** TASK PROMPT **
Rewrite each line of the material below as a Markdown table with the columns "No." and "Line," numbering the rows and skipping blank lines. Leave out the pictures.

====

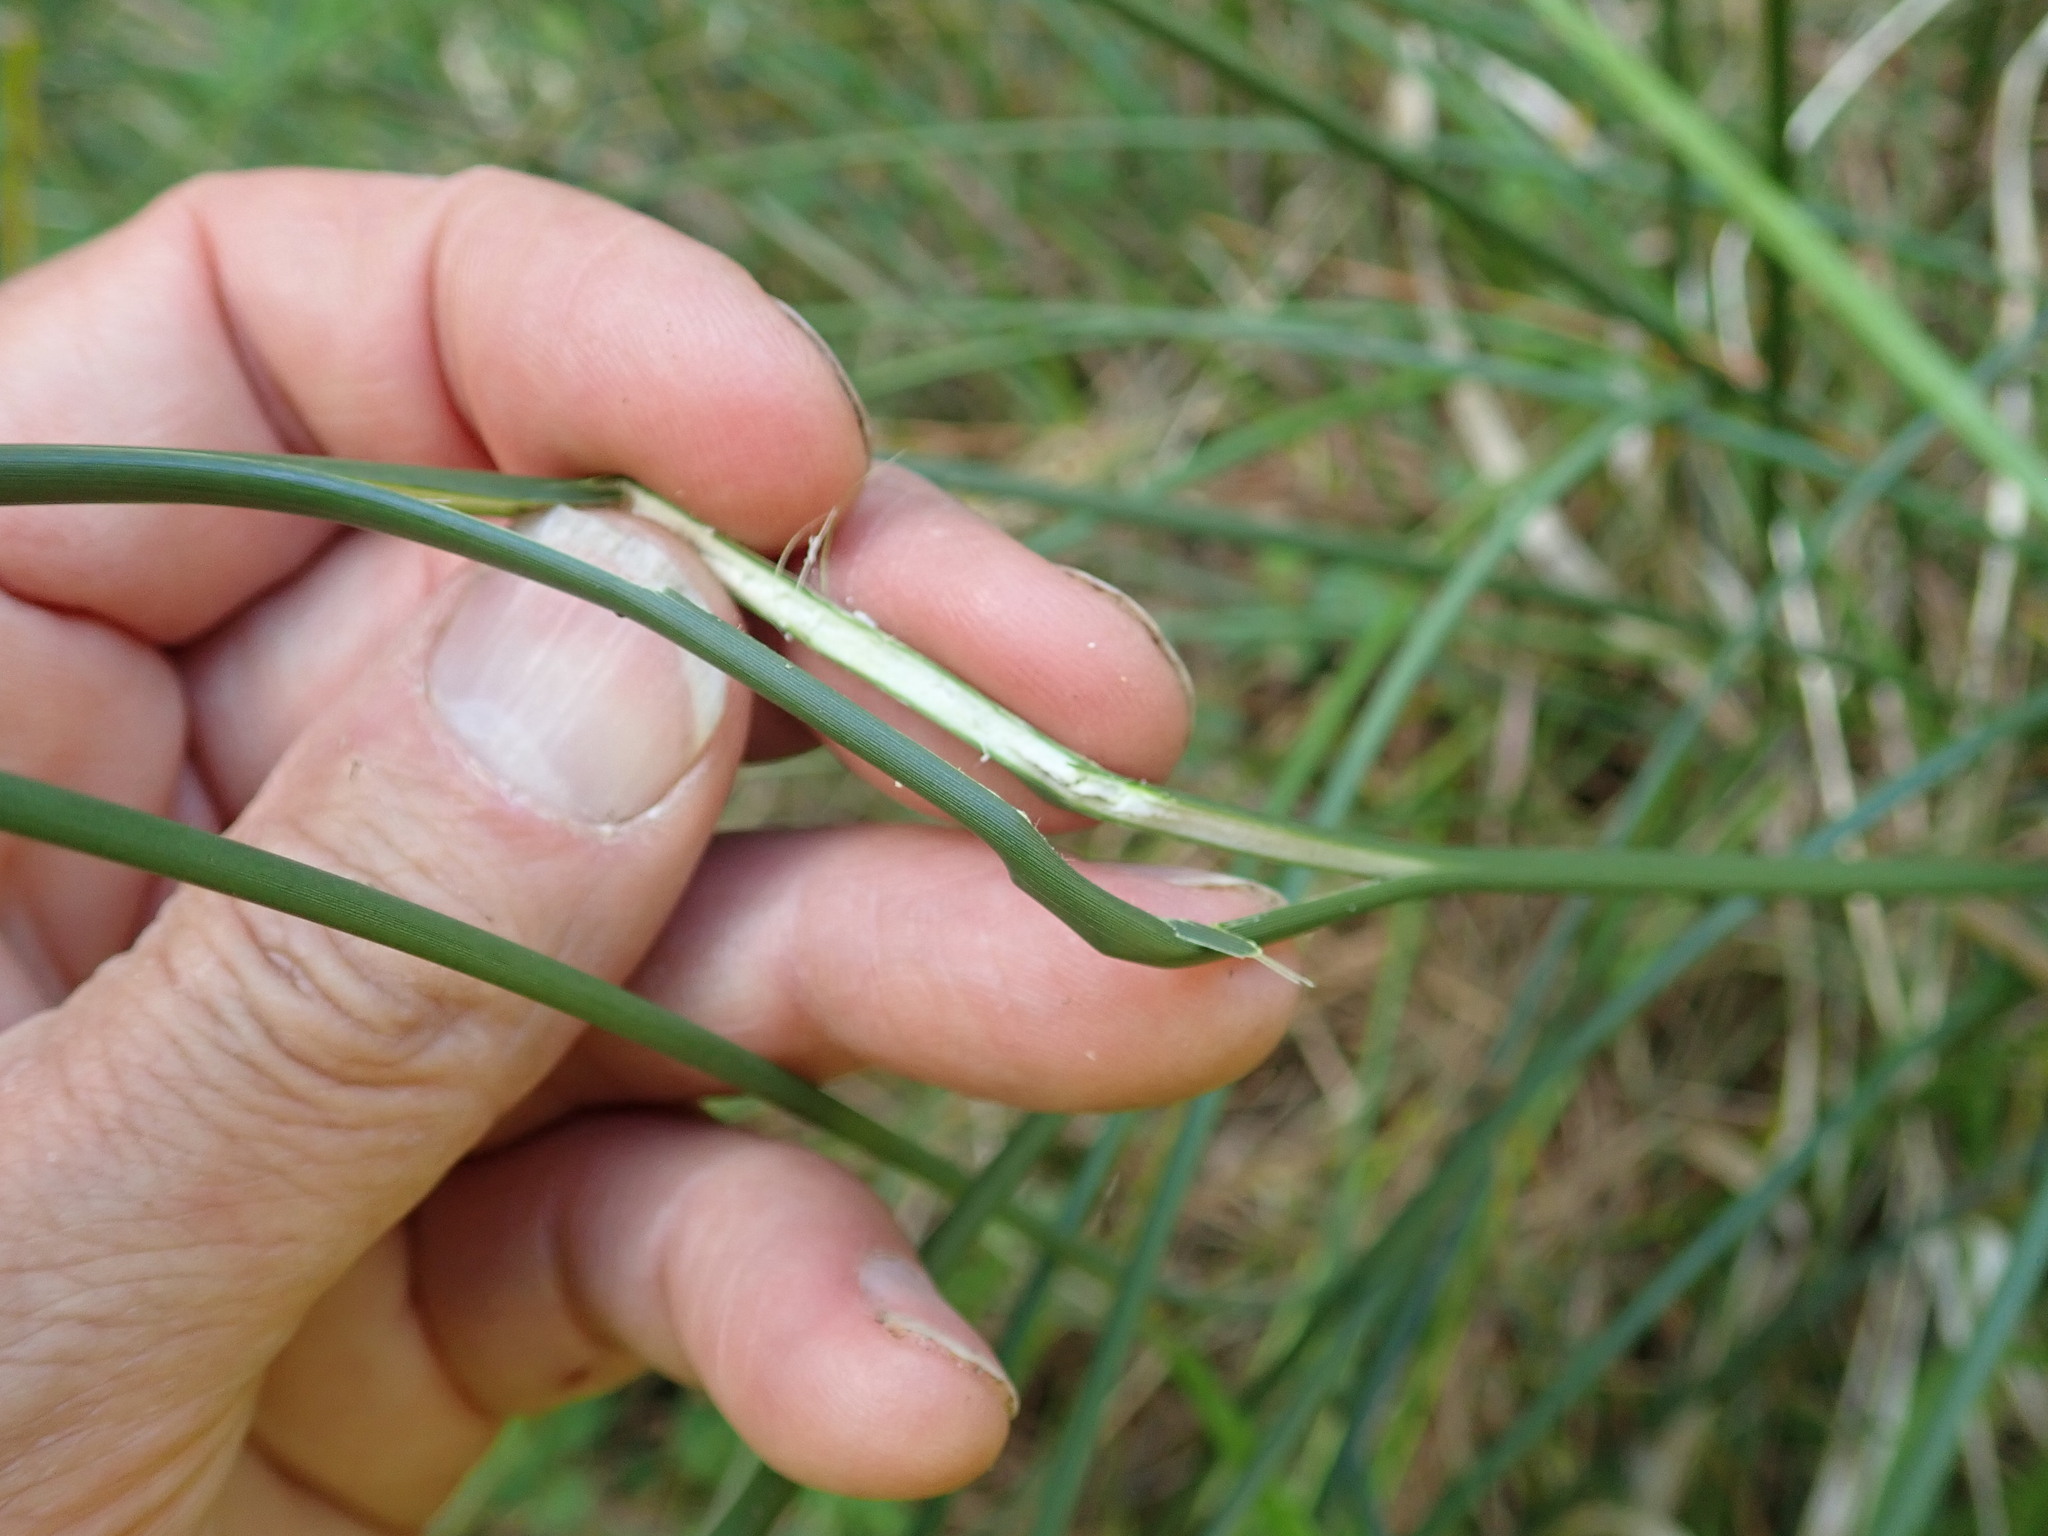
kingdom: Plantae
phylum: Tracheophyta
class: Liliopsida
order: Poales
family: Juncaceae
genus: Juncus
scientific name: Juncus acutus
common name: Sharp rush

====

** SOLUTION **
| No. | Line |
|---|---|
| 1 | kingdom: Plantae |
| 2 | phylum: Tracheophyta |
| 3 | class: Liliopsida |
| 4 | order: Poales |
| 5 | family: Juncaceae |
| 6 | genus: Juncus |
| 7 | scientific name: Juncus acutus |
| 8 | common name: Sharp rush |